On dit vulgairement que Cesar, s’il revenoit au monde et qu’il vit les armes à feu et les fortifications à la moderne, en un mot les armes dont nous nous servons pour attaquer et pour défendre, seroit bien étonné. Il lui faudroit, ajoute-t-on, recommencer son apprentissage, et le faire même assez long avant qu’il fut capable de mener deux mille hommes à la guerre. En aucune façon, disoit le maréchal de Vauban, qui sentoit d’autant mieux la force du génie de Cesar, que lui-même il en avoit beaucoup.

Cesar auroit appris en moins de six mois tout ce que nous sçavons, et dès qu’il auroit eu connu nos armes, dès qu’il auroit eu connu, pour s’expliquer ainsi, la nature de nos traits et celle de nos boucliers, son génie en sçauroit faire des usages dont peut-être nous ne nous avisons point.

Quoique l’art de la peinture renferme aujourd’hui une infinité d’observations et de connoissances qu’il ne renfermoit pas encore du temps de Raphaël, nous ne voïons pas cependant que nos peintres égalent cet aimable génie. Ainsi, supposé que nous sçachions quelque chose dans l’art de disposer le plan d’un poëme, et de donner aux personnages des moeurs décentes que les anciens ne sçussent pas, ils n’auront pas laissé de nous surpasser, s’il est vrai qu’ils aïent eu plus de génie que nous, et cela d’autant plus qu’il est certainement vrai que les langues dans lesquelles ils ont composé étoient plus propres à la poësie que les langues dans lesquelles nous composons. Nous ferons peut-être moins de fautes qu’eux, mais nous n’atteindrons pas au dégré d’excellence où ils sont arrivez. Nos éleves seront mieux instruits que les leurs, mais nos artisans seront moins habiles. c’est parmi les anciens, dit un des grands poëtes d’Angleterre, et principalement parmi les écrivains des pais qui sont à notre orient, … etc. . En effet, Monsieur Racine ne paroît plus grand poëte dans Athalie que dans ses autres tragédies, que parce que son sujet tiré de l’ancien testament l’a autorisé à orner ses vers des figures les plus hardies et des images les plus pompeuses de l’écriture sainte, au lieu qu’il n’en avoit pû faire usage que très-sobrement dans ses pieces profanes.
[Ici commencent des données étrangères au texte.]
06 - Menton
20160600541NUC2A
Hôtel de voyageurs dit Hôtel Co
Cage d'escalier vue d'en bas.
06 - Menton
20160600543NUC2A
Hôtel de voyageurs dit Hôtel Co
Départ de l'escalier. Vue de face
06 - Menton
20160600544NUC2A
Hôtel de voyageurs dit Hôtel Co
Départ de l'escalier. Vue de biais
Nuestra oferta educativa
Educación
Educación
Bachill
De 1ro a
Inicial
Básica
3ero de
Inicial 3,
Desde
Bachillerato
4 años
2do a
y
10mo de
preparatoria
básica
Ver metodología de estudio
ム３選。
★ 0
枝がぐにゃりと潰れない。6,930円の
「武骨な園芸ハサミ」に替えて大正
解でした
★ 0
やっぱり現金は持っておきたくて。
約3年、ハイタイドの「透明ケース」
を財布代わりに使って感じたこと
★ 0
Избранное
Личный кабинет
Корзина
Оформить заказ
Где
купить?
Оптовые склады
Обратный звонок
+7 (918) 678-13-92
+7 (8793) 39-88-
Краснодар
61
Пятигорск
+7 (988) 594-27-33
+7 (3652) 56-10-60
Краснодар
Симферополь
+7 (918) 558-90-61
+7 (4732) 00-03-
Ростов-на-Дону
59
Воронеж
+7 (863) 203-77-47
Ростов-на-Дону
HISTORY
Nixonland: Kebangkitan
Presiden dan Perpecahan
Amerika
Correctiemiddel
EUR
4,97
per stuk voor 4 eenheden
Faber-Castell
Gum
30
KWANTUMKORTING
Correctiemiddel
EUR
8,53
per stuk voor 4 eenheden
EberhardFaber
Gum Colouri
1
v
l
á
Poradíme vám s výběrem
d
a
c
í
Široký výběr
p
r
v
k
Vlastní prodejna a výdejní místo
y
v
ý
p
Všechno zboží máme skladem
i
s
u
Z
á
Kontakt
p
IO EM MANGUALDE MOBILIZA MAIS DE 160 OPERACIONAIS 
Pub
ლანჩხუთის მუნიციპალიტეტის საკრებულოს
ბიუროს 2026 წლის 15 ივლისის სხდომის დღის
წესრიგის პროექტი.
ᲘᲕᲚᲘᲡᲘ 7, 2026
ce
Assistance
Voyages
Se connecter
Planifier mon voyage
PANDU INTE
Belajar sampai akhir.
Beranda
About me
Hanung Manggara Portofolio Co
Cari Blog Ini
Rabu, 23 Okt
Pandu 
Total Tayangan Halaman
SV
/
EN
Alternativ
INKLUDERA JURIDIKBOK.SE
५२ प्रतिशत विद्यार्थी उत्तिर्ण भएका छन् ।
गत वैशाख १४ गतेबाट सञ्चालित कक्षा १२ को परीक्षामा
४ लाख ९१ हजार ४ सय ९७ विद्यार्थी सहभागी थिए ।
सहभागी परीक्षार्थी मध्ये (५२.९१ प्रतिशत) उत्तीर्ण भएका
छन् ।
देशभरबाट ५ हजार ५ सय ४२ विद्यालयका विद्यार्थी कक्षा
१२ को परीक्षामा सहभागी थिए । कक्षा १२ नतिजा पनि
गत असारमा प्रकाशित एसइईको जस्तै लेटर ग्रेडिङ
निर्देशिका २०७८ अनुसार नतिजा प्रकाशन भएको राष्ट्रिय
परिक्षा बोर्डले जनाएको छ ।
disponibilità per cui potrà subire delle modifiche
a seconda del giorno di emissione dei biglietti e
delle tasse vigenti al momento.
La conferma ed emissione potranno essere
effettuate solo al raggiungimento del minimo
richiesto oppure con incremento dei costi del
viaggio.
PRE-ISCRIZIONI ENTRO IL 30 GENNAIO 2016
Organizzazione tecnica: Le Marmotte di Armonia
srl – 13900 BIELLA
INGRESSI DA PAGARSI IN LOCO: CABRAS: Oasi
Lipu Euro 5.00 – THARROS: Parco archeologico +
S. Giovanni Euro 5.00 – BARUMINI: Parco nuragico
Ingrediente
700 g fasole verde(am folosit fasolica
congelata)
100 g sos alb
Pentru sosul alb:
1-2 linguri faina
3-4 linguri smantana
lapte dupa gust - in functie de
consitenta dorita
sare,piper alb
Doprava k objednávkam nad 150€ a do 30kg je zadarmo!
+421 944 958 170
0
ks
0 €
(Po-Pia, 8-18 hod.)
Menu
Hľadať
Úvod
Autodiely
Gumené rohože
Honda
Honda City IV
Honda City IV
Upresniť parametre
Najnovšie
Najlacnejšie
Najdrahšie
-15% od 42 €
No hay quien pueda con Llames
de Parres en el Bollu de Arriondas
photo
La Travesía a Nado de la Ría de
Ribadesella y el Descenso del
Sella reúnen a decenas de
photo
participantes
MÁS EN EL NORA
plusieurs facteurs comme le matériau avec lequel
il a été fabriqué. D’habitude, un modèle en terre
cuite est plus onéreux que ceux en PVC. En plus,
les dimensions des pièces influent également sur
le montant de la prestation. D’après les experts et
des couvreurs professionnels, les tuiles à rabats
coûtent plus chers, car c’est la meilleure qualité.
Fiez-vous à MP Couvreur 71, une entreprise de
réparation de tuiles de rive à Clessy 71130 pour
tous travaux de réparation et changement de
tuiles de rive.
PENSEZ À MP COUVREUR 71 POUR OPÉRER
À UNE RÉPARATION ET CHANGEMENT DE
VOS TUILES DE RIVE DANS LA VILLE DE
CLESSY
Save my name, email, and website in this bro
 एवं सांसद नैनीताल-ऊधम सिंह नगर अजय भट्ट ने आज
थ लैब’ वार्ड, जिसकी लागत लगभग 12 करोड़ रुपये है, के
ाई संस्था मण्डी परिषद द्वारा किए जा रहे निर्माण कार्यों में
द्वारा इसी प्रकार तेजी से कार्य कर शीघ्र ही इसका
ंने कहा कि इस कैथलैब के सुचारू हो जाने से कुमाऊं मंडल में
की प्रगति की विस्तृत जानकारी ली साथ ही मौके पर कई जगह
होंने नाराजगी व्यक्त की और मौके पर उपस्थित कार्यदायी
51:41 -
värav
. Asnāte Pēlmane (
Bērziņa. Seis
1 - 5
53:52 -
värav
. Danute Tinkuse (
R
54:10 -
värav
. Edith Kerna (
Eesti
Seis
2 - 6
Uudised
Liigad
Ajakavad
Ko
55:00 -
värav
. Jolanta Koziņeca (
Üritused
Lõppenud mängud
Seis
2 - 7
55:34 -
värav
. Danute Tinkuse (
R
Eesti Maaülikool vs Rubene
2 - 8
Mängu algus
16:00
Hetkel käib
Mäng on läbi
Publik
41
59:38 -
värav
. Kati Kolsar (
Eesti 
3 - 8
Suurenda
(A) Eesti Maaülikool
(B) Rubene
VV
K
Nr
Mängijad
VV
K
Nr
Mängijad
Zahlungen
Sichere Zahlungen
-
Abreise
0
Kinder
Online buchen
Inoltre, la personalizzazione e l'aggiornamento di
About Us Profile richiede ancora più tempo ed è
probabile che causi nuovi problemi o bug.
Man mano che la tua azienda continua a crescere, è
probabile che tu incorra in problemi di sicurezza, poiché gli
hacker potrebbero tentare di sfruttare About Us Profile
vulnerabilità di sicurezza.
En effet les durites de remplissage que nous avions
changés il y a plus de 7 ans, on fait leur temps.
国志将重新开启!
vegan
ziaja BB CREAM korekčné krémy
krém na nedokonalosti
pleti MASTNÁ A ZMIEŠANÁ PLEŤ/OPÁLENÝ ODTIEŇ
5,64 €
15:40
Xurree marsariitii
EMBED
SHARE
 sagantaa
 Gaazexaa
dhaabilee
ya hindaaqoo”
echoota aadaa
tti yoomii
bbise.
On a écouté avec respect le stile oriental dans la bouche des personnages d’Athalie, et ce stile a charmé. Enfin, dit ailleurs l’auteur anglois que nous venons de citer, nous pouvons être plus exacts que les anciens, mais nous ne sçaurions être aussi sublimes. Je ne sçai par quelle fatalité tous les grands poëtes des nations modernes s’accordent à mettre ce que les anciens ont composé si fort au-dessus de ce qu’ils composent eux-mêmes.

C’est même avoüer qu’on est incapable d’écrire dans le goût des anciens, que de tâcher de les rabaisser. Quintilien dit que Seneque ne cessoit point de parler mal des grands hommes qui l’avoient précedé, parce qu’il voïoit bien que leurs ouvrages et les siens étoient d’un goût si different, qu’il falloit que les uns ou les autres déplussent à ses contemporains. En effet, ces contemporains ne pouvoient point admirer les faux brillans et le stile hérissé de pointes des écrits de Seneque, qui annoncerent la décadence des esprits, tandis qu’ils continueroient d’admirer le stile noble et simple des écrivains du siecle d’Auguste.